Murine/LPS models of Gram negative sepsis indicate that vasoactive intestinal peptide (VIP) has therapeutic potential. We investigated the unknown effect of VIP on JAK/STAT proteins and genes in human monocytes infected with Salmonella Typhimurium 14028. S. Typhimurium 14028 increased expression of both IL-6 receptor (IL-6R) and interferon gamma receptor 1 (IFNγR1) on monocytes but co-culture of infected monocytes with VIP (10 ⁻⁷ M) only decreased expression of IFNγR1 (P < 0.05). In contrast, S. Typhimurium 14028 infection or co-culture with VIP had no effect on IL-10 receptor expression on the monocyte surface. However, S. Typhimurium 14028 down regulated IFNGR1 gene expression and this was not altered by co-culture with VIP, suggesting that changes in IFNγR1 protein may be due to an effect on cytoplasmic transport. 15 JAK/STAT genes, out of 84 studied, were up-regulated by S. Typhimurium 14028 infection and five were down-regulated. Co-culture with VIP significantly decreased expression of two genes (IFNG and IL-20) and increased expression of three genes (SOCS1, SOCS3 and STAT4) (P < 0.05).

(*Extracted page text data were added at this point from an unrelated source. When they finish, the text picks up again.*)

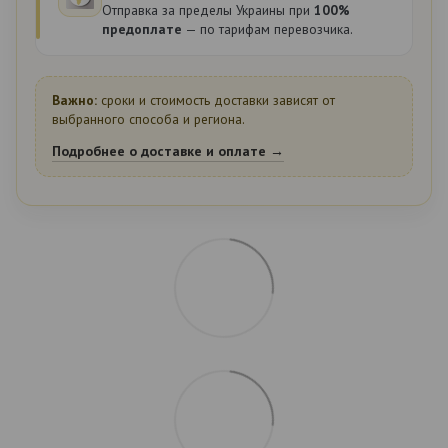
Отправка за пределы Украины при
100%
предоплате
— по тарифам перевозчика.
Важно:
сроки и стоимость доставки зависят от
выбранного способа и региона.
Подробнее о доставке и оплате →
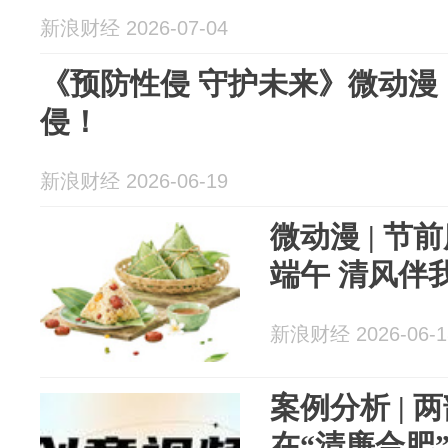
新浪财经 2026-07-04
《预防性侵 守护未来》微动漫
侵！
新浪财经 2026-06-19
微动漫 | 
端午 清风伴
新浪财经 2026-06-1
案例分析 |
在“清廉合肥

S. Typhimurium 14028 also increased expression of PTPN1, which dephosphorylates JAK2 and TYK2. This was unaltered by co-culture with VIP but S. Typhimurium 14028-induced expression of ISG15, associated with susceptibility to Gram negative infection, was further increased by VIP. We conclude that the effect of VIP on JAK/STAT genes may preclude its therapeutic use in human Gram negative sepsis.